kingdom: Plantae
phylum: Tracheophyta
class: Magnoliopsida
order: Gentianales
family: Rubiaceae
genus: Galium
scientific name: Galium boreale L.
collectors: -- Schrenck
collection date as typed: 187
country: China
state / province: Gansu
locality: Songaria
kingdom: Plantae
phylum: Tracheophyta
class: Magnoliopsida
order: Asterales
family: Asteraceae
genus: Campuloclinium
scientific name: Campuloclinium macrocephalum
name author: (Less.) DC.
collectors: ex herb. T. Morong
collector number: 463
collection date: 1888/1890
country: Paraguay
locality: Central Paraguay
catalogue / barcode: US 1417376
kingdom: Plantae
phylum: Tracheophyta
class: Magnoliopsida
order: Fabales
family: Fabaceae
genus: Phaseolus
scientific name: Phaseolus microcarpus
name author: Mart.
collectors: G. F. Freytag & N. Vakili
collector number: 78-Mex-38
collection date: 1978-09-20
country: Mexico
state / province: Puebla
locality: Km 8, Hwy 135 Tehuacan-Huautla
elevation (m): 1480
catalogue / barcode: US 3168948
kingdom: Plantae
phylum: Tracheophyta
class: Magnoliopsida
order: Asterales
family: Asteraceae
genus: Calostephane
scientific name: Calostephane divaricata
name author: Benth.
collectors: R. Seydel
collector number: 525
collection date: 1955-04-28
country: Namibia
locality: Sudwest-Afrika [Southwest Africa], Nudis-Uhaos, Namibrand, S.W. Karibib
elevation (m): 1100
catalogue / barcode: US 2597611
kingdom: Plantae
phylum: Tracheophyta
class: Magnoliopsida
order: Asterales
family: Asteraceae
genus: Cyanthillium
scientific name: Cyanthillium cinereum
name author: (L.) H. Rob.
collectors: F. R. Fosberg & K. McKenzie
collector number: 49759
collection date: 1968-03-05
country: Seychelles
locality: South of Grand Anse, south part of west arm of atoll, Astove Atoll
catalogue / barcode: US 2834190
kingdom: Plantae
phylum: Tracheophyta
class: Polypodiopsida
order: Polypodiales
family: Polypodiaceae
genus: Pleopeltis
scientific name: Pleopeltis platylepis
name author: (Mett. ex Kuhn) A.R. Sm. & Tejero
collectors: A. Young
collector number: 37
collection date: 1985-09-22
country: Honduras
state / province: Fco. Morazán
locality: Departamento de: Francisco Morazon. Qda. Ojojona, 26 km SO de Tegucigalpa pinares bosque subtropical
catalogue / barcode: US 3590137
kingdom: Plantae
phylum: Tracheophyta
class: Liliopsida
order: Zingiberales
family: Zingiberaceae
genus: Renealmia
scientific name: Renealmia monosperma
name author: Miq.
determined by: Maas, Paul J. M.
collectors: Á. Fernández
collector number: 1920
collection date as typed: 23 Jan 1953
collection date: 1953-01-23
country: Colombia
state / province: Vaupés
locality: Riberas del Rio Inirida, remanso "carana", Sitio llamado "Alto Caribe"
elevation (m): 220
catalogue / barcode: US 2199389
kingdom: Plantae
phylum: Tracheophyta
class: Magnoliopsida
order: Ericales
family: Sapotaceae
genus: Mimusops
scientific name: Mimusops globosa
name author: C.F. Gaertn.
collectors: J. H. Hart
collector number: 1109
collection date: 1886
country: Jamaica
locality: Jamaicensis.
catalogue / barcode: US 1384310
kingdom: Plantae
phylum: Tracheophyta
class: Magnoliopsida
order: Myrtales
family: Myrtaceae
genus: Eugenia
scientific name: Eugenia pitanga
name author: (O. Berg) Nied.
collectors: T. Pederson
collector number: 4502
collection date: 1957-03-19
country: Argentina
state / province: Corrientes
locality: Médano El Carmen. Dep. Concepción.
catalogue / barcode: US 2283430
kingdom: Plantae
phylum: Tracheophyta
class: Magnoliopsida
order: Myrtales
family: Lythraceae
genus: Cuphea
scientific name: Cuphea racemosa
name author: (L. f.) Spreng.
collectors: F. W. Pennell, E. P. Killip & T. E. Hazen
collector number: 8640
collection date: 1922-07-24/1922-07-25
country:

Problem to work on -
Copy every line of the data above word for word, changing nothing.

Task response -
kingdom: Plantae
phylum: Tracheophyta
class: Magnoliopsida
order: Gentianales
family: Rubiaceae
genus: Galium
scientific name: Galium boreale L.
collectors: -- Schrenck
collection date as typed: 187
country: China
state / province: Gansu
locality: Songaria
kingdom: Plantae
phylum: Tracheophyta
class: Magnoliopsida
order: Asterales
family: Asteraceae
genus: Campuloclinium
scientific name: Campuloclinium macrocephalum
name author: (Less.) DC.
collectors: ex herb. T. Morong
collector number: 463
collection date: 1888/1890
country: Paraguay
locality: Central Paraguay
catalogue / barcode: US 1417376
kingdom: Plantae
phylum: Tracheophyta
class: Magnoliopsida
order: Fabales
family: Fabaceae
genus: Phaseolus
scientific name: Phaseolus microcarpus
name author: Mart.
collectors: G. F. Freytag & N. Vakili
collector number: 78-Mex-38
collection date: 1978-09-20
country: Mexico
state / province: Puebla
locality: Km 8, Hwy 135 Tehuacan-Huautla
elevation (m): 1480
catalogue / barcode: US 3168948
kingdom: Plantae
phylum: Tracheophyta
class: Magnoliopsida
order: Asterales
family: Asteraceae
genus: Calostephane
scientific name: Calostephane divaricata
name author: Benth.
collectors: R. Seydel
collector number: 525
collection date: 1955-04-28
country: Namibia
locality: Sudwest-Afrika [Southwest Africa], Nudis-Uhaos, Namibrand, S.W. Karibib
elevation (m): 1100
catalogue / barcode: US 2597611
kingdom: Plantae
phylum: Tracheophyta
class: Magnoliopsida
order: Asterales
family: Asteraceae
genus: Cyanthillium
scientific name: Cyanthillium cinereum
name author: (L.) H. Rob.
collectors: F. R. Fosberg & K. McKenzie
collector number: 49759
collection date: 1968-03-05
country: Seychelles
locality: South of Grand Anse, south part of west arm of atoll, Astove Atoll
catalogue / barcode: US 2834190
kingdom: Plantae
phylum: Tracheophyta
class: Polypodiopsida
order: Polypodiales
family: Polypodiaceae
genus: Pleopeltis
scientific name: Pleopeltis platylepis
name author: (Mett. ex Kuhn) A.R. Sm. & Tejero
collectors: A. Young
collector number: 37
collection date: 1985-09-22
country: Honduras
state / province: Fco. Morazán
locality: Departamento de: Francisco Morazon. Qda. Ojojona, 26 km SO de Tegucigalpa pinares bosque subtropical
catalogue / barcode: US 3590137
kingdom: Plantae
phylum: Tracheophyta
class: Liliopsida
order: Zingiberales
family: Zingiberaceae
genus: Renealmia
scientific name: Renealmia monosperma
name author: Miq.
determined by: Maas, Paul J. M.
collectors: Á. Fernández
collector number: 1920
collection date as typed: 23 Jan 1953
collection date: 1953-01-23
country: Colombia
state / province: Vaupés
locality: Riberas del Rio Inirida, remanso "carana", Sitio llamado "Alto Caribe"
elevation (m): 220
catalogue / barcode: US 2199389
kingdom: Plantae
phylum: Tracheophyta
class: Magnoliopsida
order: Ericales
family: Sapotaceae
genus: Mimusops
scientific name: Mimusops globosa
name author: C.F. Gaertn.
collectors: J. H. Hart
collector number: 1109
collection date: 1886
country: Jamaica
locality: Jamaicensis.
catalogue / barcode: US 1384310
kingdom: Plantae
phylum: Tracheophyta
class: Magnoliopsida
order: Myrtales
family: Myrtaceae
genus: Eugenia
scientific name: Eugenia pitanga
name author: (O. Berg) Nied.
collectors: T. Pederson
collector number: 4502
collection date: 1957-03-19
country: Argentina
state / province: Corrientes
locality: Médano El Carmen. Dep. Concepción.
catalogue / barcode: US 2283430
kingdom: Plantae
phylum: Tracheophyta
class: Magnoliopsida
order: Myrtales
family: Lythraceae
genus: Cuphea
scientific name: Cuphea racemosa
name author: (L. f.) Spreng.
collectors: F. W. Pennell, E. P. Killip & T. E. Hazen
collector number: 8640
collection date: 1922-07-24/1922-07-25
country:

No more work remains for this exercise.